Lieferfahrer berichten über Job-Alltag: "Wir sind eine sehr moderne Art von Sklaven"
Egal ob die Sonne unbarmherzig vom Himmel brennt oder die Straßen mit Schnee bedeckt sind: Essensbestellungen werden online zu jeder Jahreszeit aufgegeben. Die Lieferfahrer:innen stehen dabei unter großem Druck: Sobald das Essen im Rucksack verstaut ist, muss man so schnell wie möglich die Lieferadresse erreichen.
Strömender Regen, verstopfte Straßen oder der fünfte Stock ohne Aufzug sind dabei keine Ausrede, es kommt auf jede Minute an. Schließlich sollen Kund:innen nicht zu lange warten oder gar lauwarmes Essen erhalten.

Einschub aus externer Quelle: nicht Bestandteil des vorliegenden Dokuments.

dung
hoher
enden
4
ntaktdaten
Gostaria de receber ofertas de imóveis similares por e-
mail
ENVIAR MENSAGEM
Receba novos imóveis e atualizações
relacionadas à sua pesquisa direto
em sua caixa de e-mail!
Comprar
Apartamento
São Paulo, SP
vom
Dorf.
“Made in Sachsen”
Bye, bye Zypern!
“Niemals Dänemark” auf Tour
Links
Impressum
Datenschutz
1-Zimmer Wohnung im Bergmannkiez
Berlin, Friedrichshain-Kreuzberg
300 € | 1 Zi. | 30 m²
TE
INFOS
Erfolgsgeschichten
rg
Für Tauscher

Was die Lieferfahrer:innen in ihrem Job-Alltag erleben, können sich wohl die wenigsten vorstellen. Gegenüber dem "Guardian" geben mehrere Lieferant:innen aus London, Liverpool und Manchester Einblicke. Und die dürften für manche Außenstehenden schockierend sein.
Lieferfahrerin erzählt von unangebrachtem Kunden-Verhalten
"Es ist ein beschissener, schrecklicher Job", meint Adam. Er stammt dem "Guardian" zufolge aus dem Sudan und arbeitet neben seinem Jurastudium als Essenslieferant bei Deliveroo. Gerade mal 50 bis 60 Pfund verdiene er an einem guten Tag; das sind zwischen 56 und 67 Euro.
"Ich verdiene mehr mit Toilettenputzen als mit meiner Tätigkeit als Deliveroo-Fahrerin", erklärt Marina, die zwei Jobs nachgeht, um ihre beiden Töchter im Alter von 12 und 18 Jahren zu unterstützen.
Die schlechte Bezahlung scheint ein branchenweites Problem zu sein. Marina erzählt, dass sie in den vergangenen Jahren für alle möglichen Lieferdienste gearbeitet habe.
"Mal hat die eine Firma etwas mehr, mal etwas weniger bezahlt als die anderen, aber heute sind sie in Bezug auf Bezahlung und Arbeitsbedingungen alle so ziemlich gleich", erzählt die Brasilianerin. Die schlechte Bezahlung sei aber nicht das einzige Problem, mit dem sie in ihrem Job konfrontiert sei.
"Manchmal öffnen Männer nackt oder nur mit Unterwäsche bekleidet den Fahrerinnen die Tür", berichtet die Lieferfahrerin. Doch damit nicht genug: "Ein Mann, dem ich Essen lieferte, versuchte, mich in sein Haus zu zerren". Essenslieferantinnen laufen also (wie in vielen anderen Berufen und Lebensbereichen) Gefahr, Opfer sexueller Übergriffe zu werden. Auch anderweitig habe sie schon Gewalt erlebt: Ein Mann habe sie auf offener Straße ins Gesicht geschlagen.
Das bringt Marina zu einer bitteren Erkenntnis: "Bei diesem Job fühlt man sich nicht wie ein Mensch, sondern wie eine Liefermaschine".
Essenslieferanten fühlen sich wie "moderne Art von Sklaven"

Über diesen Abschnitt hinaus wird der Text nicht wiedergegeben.